In late December 1945, ten Boom was released from Ravensbrück. Betsie had died just a few weeks earlier. Prior to her death, Betsie had shared her vision of a large home with beautiful wood floors, a large flowering garden, and quiet rooms where displaced persons and former concentration camp prisoners could recuperate. After convalescing in a hospital and briefly returning to her home in Haarlem, ten Boom found a house in Bloemendaal matching her sister’s description and set out to fulfill her sister’s vision. In order to raise funds for the house, she began giving lectures where she spoke about her experiences in the concentration camps and her Christian faith. Thus began her career as an evangelical speaker. She spoke to crowds in over sixty countries, sharing her message about Christ and forgiveness. She also wrote several books about her experiences and Christian faith. The best known, The Hiding Place (1971), was made into a 1975 movie of the same name. In 1967 ten Boom was recognized as Righteous Among the Nations, a designation granted by Yad Vashem, the Holocaust Martyrs’ and Heroes’ Remembrance Authority, to non-Jews who put themselves at risk to aid Jews during the Holocaust.
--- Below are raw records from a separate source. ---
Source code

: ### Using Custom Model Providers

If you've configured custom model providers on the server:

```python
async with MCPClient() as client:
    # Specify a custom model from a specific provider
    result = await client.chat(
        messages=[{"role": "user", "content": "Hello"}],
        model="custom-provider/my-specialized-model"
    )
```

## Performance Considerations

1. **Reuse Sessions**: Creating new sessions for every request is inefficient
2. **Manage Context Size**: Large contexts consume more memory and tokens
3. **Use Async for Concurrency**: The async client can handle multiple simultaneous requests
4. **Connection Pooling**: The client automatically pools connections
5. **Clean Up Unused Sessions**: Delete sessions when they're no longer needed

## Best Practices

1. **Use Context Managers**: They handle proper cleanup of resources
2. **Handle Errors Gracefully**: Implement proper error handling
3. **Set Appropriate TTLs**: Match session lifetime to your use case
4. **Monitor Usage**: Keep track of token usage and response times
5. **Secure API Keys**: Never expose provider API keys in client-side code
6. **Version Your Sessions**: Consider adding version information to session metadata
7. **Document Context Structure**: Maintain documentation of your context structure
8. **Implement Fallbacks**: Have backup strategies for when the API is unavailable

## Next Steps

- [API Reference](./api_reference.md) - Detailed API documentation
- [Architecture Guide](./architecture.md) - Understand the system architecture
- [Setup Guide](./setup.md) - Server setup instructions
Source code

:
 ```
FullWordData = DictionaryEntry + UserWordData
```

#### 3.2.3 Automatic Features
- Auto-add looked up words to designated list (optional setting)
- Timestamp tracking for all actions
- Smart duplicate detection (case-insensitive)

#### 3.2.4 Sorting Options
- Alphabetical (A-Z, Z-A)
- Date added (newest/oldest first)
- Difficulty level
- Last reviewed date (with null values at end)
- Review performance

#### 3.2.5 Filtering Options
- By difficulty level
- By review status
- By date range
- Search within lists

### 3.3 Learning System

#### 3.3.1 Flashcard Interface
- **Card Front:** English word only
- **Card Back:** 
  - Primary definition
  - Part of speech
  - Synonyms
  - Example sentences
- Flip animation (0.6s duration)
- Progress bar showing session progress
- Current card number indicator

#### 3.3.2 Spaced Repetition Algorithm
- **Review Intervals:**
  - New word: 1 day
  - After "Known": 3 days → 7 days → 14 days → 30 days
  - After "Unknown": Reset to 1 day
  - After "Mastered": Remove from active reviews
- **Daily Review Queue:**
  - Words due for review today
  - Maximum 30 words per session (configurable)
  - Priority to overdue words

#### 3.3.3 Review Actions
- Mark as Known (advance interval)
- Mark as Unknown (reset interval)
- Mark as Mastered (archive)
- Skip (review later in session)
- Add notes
In her eighties, ten Boom suffered several strokes and spent the last five years of her life paralyzed and unable to speak. On her ninety-first birthday, she died in Placentia, California.

Impact

Ten Boom’s legacy includes the individuals she saved and her writings about her wartime experiences and her faith. More than thirty years after her death, her books continue to be read, with a book of previously unpublished meditations, I Stand at the Door and Knock, released in 2008 and plays based on The Hiding Place performed by numerous groups. Her house in Haarlem was converted into a museum in 1988.

Personal Life

Ten Boom retired from international evangelism in her early eighties and moved to California, where she lived with a caretaker, Pamela Moore (who, following ten Boom’s death, wrote a book about her time with ten Boom). Ten Boom continued to speak at local churches until the stroke that rendered her unable to speak.

Bibliography

Carlson, Carole. Corrie ten Boom: Her Life and Faith. New Jersey: Revell, 1983. Print.

“Corrie ten Boom.” Holocaust Encyclopedia. United States Holocaust Memorial Museum. US Holocaust Memorial Museum, 18 Aug. 2015. Web. 24 Jan. 2016.

Ferreira, Patricia M. “Corrie ten Boom, a Dutch Savior.” International Raoul Wallenberg Foundation. Intl. Raoul Wallenberg Foundation, n.d. Web. 24 Jan. 2016.

“The Righteous Among the Nations: Boom ten Family.” Yad Vashem. Yad Vashem, 2016. Web. 24 Jan. 2016.

“History.” Corrie Ten Boom House Foundation. Corrie Ten Boom House Foundation, n.d. Web. 24 Jan. 2016.